Andere Branchen dürften dagegen das Nachsehen haben, wenn es zu be­stimmten Konstellationen kommt. „Öl und auf Kohlenstoff basierende Energie werden sich wahrscheinlich in einem schwierigeren Geschäftsumfeld wiederfinden. Eine stärkere Konzentration auf die Integration könnte auf Kosten einer stärker nach innen gerichteten EU gehen, was beispielsweise für Exporteure außerhalb der EU, einschließlich Unternehmen, die von China abhängig sind, eine Herausforderung darstellt“, meint Neiss. Dies sei eine schleichende Entwicklung, die sich im Laufe der Zeit vollziehen könnte, aber wahrscheinlich keine kurzfristigen Auswirkungen haben werde.

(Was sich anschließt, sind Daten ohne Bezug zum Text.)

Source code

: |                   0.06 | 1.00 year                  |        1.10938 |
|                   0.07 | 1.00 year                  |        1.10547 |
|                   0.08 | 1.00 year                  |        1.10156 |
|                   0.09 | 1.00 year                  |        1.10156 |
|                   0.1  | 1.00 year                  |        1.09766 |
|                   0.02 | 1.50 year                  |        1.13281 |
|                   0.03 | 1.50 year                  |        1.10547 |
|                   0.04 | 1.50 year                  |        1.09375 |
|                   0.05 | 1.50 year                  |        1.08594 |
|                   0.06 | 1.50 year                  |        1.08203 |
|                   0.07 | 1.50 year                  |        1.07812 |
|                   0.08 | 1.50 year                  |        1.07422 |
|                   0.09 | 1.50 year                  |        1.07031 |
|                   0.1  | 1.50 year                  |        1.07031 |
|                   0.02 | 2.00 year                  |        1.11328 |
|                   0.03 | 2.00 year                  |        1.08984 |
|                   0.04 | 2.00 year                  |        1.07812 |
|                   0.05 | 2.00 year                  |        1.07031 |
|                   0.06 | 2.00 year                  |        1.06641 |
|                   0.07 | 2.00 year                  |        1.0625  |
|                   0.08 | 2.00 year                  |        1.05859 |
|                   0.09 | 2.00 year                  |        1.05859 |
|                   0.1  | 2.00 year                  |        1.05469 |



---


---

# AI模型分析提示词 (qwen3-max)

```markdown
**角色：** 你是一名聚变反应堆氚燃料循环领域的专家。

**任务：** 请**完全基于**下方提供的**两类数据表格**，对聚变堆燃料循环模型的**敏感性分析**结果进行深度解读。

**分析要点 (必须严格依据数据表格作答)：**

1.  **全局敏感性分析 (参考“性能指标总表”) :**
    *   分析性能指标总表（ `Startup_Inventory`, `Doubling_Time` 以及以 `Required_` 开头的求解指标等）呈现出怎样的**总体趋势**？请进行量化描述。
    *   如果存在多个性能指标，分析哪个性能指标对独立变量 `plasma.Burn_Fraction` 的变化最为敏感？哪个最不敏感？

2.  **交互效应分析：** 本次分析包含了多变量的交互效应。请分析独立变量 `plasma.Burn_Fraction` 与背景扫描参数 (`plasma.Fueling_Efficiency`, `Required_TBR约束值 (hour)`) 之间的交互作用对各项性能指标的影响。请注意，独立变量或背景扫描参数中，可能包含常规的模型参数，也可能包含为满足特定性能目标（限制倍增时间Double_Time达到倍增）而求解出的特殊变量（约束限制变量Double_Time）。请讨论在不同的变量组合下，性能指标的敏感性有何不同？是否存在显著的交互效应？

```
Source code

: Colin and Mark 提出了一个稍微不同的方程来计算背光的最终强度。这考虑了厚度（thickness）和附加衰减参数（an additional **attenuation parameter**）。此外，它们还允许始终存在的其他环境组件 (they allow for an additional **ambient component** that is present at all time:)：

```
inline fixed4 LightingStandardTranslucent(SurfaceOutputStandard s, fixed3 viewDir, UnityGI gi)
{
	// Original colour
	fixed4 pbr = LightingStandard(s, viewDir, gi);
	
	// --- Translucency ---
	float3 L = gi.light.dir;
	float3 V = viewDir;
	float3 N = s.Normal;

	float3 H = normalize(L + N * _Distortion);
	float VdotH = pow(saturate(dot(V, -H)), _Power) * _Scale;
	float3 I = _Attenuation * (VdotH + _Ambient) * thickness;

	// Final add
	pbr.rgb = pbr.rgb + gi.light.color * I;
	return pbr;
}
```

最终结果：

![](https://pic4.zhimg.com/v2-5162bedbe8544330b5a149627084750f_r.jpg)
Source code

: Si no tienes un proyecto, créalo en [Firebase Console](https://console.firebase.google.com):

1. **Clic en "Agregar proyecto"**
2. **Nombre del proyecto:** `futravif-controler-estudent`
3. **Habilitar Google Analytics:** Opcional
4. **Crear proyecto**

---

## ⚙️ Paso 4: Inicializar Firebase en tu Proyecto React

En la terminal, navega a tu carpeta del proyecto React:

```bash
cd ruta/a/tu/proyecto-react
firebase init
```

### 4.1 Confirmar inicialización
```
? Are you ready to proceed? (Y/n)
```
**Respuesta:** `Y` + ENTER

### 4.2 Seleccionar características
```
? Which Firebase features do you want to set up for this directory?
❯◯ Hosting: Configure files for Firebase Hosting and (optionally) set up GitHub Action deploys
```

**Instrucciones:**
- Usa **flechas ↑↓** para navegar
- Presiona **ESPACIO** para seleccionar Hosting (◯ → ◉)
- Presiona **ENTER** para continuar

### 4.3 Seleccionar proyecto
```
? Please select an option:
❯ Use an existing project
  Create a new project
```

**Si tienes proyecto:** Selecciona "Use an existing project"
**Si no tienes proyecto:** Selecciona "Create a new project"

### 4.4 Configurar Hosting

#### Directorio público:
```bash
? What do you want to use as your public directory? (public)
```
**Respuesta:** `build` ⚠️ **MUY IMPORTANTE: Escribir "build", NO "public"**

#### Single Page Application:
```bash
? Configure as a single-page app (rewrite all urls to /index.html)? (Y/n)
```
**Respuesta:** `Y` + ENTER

Und welche Regierungskonstellation wird aus Sicht der Märkte am wenigsten favorisiert? „Wir haben in der Vergangenheit gesehen, dass Regierungen, die darauf abzielen, das europäische Projekt zu untergraben oder rückgängig zu machen, zu erheblichen Marktspannungen führen können, die die politischen Entscheidungsträger vor echte Herausforderungen stellen“, so Neiss. Angesichts der Größe und des hohen Grades der europäischen Integration in die Weltwirtschaft würde ein solcher Schock der Expertin zufolge zudem globale Auswirkungen haben.

Nervöse Märkte

„Die Finanzmärkte werden nervös, wenn grundlegende Annahmen, die das Marktgeschehen und die Renditen beeinflussen, in Frage gestellt werden. Ich kann es mir nicht vorstellen, dass eine Randpartei – selbst, wenn sie Teil der Regierung wäre – ausreichend Einfluss hätte, um diese Art von Unsicherheit zu erzeugen“, ergänzt Billmeier hierzu. Allerdings würden einige Koalitionen weniger „marktfreundliche“ Ergebnisse erzielen als andere, insbesondere wenn ein zu enger Regulierungsrahmen die Geschäftstätigkeit und Innovation beeinträchtigen würde.

Und welche Branchen würden dann noch profitieren und welche nicht, wenn es zur aus Marktsicht weniger favorisierten politischen Konstellation kommt? „In einem solchen Szenario würden wir eine Flucht in sichere Anlagen erwarten und die Notwendigkeit, dass die Zentralbanken eingreifen“, prognostiziert Neiss.

Beschlossene Sache

Viele Marktakteure stellen sich auch die Frage, welche politische Konstellation aus Sicht der Märkte für einen deutschen Green Deal am ehesten angesagt wäre und welche Konstellation am wenigsten. „In Deutschland sind die Ausgaben zur Bewältigung des Klimawandels beschlossene Sache, ganz gleich, welche Koalition sich durchsetzen wird. Was auf dem Spiel steht, ist das Ausmaß der Ambitionen und die Geschwindigkeit dieses Übergangs sowie die Führungsrolle und der Einfluss Deutschlands auf EU-Ebene“, konstatiert Neiss.

„Wir glauben, dass die stärkste Koalition in diesem Zusammenhang eine von den Grünen geführte wäre – aus unserer Sicht ein unwahrscheinliches Ergebnis angesichts der aktuellen Umfragen“, führt Billmeier weiter aus. An zweiter Stelle steht aus seiner Sicht eine Koalition zwischen SPD und Grünen sowie einer weiteren Partei, wahrscheinlich die Linke oder die CDU. „Wir glauben, dass jede Regierung mit FDP-Beteiligung in diesem Bereich weniger erreichen wird – dafür aber das Thema Sanierung der Staatsfinanzen vorantreiben würde“, führt Billmeier weiter aus.